Boyle Heights native Robert Vargas, whose Shohei Otani mural has drawn tourists from around the world to Little Tokyo, is racing against time this week.
His goal: completing a three-panel tribute to late Dodger great Fernando Valenzuela before today, what would have been the player's 64th birthday.
When we meet him, he’s only about a third of the way through his mural, on the side of the Boyle Heights Apartments, about a block west of Mariachi Plaza.
His towering portrait of Fernando Valenzuela stands high above us, staring up, catchers mitt in hand, preparing to toss a strikeout.
At over 50 feet, it’s tall — almost as high as his ambition of completing two more giant panels on the building in three days in time for what would have been Valenzuela’s 64th birthday.
And he’s doing it all freehand.
"That's the only way I work," he said. "I've always worked that way. It's having a relationship with the wall and just, that's my gift, I guess."
From mural to a community ofrenda

He started the project before Valenzuela died not knowing the significance the mural would take on.
Now it’s become a space for community members to marvel and grieve ahead of Dia De Los Muertos, a holiday when Latin American families remember and celebrate those who've died, often with an altar, called an ofrenda.
"With his passing, it takes on a bit more meaning. It was always about love, it was always about gratitude."
People have come by the mural and posted pictures, written personal notes in Spanish, and left behind traditional gold and yellow marigold also called flor de muerto or flowers of the dead.
Sure, Valenzuela had a successful career that spanned over 17 seasons and won two World Series Championships with the Dodgers.
And yes, the Dodgers honored him last year by retiring his No. 34 jersey, but his impact on the Latino community goes beyond the field and is hard to overstate.
We asked passerby Stephanie Aceves, what does Fernando mean to you?
"History, culture, unity, blue blood, " she said.
That’s Dodger Blue.
Onlooker Omar Leyva said Valenzuela represents perseverance.
"To overcome any obstacles, any goals. In his case, he was in the minor leagues for a while, he was in the minor leagues in Mexico, working up on his craft and on his mechanics, and he never gave up," Leyva said. "And to picture and visualize someone like him at his age, that's striving for that level of athleticism, to eventually end up in a Division I. World class team. That's tenacity."
Fernando's legacy — unity and healing
Vargas said Valenzuela’s place in history goes beyond baseball.
"He was an inspiration for someone who's Indigenous looking, playing for the Dodgers, and really giving the Mexican Americans, and Latinos in general, the kind of acceptance to be able to go to Dodger Stadium again and support the team after the displacement of so many," he said.
The displacement he’s talking about stems from one of the darkest chapters in Dodger history when the city of L.A. used eminent domain to push out the predominantly Latino community living the hills of Chavez Ravine to make way for Dodger Stadium.
The sting lingered for decades as heard in a documentary from 2003. A former Chavez resident said: " I remember looking at my house and knew I wasn't going to see it again. My father built that house. I was born there. I've never felt about any other house the way I felt about that one."

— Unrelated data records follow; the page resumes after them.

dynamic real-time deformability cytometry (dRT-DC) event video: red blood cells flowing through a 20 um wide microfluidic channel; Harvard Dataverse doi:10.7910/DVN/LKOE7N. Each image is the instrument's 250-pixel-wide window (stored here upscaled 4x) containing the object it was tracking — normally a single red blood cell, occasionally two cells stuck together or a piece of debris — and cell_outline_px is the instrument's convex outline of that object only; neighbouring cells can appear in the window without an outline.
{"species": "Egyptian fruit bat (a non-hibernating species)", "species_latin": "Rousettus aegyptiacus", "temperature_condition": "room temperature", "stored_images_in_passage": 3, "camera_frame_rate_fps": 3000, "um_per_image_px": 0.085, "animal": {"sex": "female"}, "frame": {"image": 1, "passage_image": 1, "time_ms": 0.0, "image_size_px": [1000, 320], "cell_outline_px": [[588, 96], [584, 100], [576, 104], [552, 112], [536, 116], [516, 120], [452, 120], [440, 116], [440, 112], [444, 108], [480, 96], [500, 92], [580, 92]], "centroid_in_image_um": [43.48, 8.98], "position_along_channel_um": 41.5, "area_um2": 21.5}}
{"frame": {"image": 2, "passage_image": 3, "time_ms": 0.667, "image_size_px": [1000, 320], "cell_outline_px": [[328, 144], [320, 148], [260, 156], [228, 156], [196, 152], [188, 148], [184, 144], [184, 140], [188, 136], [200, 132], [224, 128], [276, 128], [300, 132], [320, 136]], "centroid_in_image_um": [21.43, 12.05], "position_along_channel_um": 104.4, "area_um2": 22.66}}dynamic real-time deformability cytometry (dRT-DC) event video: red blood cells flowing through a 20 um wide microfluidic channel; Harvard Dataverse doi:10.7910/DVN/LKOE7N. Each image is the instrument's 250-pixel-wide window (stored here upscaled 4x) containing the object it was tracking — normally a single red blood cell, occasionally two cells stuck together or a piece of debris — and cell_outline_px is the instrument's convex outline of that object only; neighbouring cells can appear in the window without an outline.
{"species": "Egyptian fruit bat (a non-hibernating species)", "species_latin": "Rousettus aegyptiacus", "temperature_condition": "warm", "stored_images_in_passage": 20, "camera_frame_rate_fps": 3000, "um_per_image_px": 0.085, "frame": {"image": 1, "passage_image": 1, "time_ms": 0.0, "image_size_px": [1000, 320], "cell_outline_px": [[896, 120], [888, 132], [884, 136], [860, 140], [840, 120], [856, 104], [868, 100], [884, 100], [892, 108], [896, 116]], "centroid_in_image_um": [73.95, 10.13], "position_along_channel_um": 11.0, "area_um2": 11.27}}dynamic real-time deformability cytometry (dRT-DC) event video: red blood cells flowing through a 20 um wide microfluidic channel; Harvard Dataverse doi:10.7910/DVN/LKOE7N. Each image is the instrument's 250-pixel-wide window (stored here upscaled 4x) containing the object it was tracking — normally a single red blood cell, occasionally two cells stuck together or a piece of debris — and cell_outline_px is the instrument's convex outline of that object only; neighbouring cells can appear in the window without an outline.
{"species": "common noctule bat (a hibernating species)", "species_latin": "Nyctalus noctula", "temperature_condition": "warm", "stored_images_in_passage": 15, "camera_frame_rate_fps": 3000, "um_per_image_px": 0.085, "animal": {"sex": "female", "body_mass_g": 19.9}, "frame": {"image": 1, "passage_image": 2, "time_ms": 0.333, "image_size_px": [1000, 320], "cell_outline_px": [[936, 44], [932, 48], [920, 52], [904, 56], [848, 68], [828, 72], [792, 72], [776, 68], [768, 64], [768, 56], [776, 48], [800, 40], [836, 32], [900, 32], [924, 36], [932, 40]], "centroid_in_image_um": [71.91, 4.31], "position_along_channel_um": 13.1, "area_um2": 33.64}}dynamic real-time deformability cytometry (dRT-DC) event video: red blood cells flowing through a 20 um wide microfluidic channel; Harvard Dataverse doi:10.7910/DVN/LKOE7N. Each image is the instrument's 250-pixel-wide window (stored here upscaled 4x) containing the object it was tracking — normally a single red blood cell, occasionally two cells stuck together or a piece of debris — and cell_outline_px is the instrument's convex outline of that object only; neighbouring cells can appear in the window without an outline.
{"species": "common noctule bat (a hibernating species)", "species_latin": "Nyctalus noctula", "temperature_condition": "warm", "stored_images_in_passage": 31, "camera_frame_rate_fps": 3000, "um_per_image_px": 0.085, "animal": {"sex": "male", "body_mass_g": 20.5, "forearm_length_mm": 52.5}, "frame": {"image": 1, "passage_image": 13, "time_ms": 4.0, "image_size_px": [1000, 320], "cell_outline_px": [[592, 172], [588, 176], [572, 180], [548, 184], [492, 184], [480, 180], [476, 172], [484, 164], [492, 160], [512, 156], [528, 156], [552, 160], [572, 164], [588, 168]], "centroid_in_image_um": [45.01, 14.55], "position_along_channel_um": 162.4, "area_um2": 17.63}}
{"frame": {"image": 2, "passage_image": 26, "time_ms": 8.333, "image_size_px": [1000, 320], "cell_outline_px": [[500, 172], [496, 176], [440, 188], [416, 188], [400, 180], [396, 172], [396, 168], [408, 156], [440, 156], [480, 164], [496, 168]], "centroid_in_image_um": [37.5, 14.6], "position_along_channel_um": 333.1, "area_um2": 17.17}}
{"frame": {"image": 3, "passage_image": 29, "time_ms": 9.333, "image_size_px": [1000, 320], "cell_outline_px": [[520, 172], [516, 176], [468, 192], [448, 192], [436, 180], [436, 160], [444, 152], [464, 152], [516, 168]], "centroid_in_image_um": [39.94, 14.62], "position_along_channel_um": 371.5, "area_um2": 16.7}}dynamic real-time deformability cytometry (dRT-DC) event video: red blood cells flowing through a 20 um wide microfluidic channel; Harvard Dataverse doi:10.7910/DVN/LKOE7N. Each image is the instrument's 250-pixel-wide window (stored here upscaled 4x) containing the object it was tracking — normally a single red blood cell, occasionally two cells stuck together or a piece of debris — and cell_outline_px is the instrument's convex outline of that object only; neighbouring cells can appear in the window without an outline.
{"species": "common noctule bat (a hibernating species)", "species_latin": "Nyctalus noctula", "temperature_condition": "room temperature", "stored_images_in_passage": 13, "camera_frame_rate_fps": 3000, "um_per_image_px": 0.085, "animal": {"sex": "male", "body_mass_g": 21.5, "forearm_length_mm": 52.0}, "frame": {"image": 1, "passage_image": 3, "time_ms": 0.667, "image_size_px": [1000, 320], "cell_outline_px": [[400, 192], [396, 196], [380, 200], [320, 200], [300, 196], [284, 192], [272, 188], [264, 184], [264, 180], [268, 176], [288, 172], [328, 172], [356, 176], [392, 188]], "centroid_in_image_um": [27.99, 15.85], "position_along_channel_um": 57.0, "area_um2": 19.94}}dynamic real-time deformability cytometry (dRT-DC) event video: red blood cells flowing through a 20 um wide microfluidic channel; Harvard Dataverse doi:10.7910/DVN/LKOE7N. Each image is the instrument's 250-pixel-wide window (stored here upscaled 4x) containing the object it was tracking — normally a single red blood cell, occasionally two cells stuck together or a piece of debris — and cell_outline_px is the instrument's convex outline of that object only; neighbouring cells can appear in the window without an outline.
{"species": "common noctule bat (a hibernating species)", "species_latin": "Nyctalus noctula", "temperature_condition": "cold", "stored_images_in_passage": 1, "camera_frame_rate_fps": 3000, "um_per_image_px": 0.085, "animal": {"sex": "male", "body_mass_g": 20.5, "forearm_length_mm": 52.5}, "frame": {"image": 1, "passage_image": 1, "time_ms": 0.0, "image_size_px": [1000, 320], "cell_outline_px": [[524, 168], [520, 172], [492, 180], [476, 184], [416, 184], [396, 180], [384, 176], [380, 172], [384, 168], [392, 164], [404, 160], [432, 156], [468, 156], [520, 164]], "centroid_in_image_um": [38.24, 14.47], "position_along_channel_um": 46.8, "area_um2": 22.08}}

Valenzuela wasn’t the first Latino on the Dodgers, but when he joined the team nearly three decades later, people found his dedication and humility relatable.
Here he is in 1981 after an away game against the Mets:
"What was Fernando feeling about coming to New York City to pitch in front of so many people... one of the world's great population centers? I was very impressed with the city. I don't know much about it, but I feel very good about New York. I know I had a lot of competition, but I pitched the way I always pitch. And I was successful tonight."
Years on, Vargas wants to keep his memory alive, while also reminding people how far long-marginalized communities have come.
That’s why his latest wall art comes six months after he finished another famous work: The mural of Shohei Otani that’s become a draw for visitors from around the world.
Neighbor Sammy Tang said she lives in between both pieces, Shohei's and Fernando's.
"If you really think about the east side and the west side, right? Like the west side being Little Tokyo, east side being here," she said. "But deep, the deep roots of what our people had to go through and some of the challenges that. . . many different communities have faced here in, in Los Angeles, this unity is very important, so it serves more as a bridge of unity."
Vargas said that’s the point.
"The bridge is the bridge, but now you actually anchor it with these two things, these two people in their very communities," he said. "These are two immigrants, you know, who are doing amazing things with their lives, inspiring people who look like them, people who look like them, under the umbrella of the Dodgers, unites everybody, so it's all about, everyone has a seat at the table."
The completed mural will showcase Valenzuela's iconic windup, step by step, showing strikes one, two and three — a nod to his legacy at the mound.
We all lost a hometown hero too soon. But Vargas’s mural will keep his legacy alive for years to come.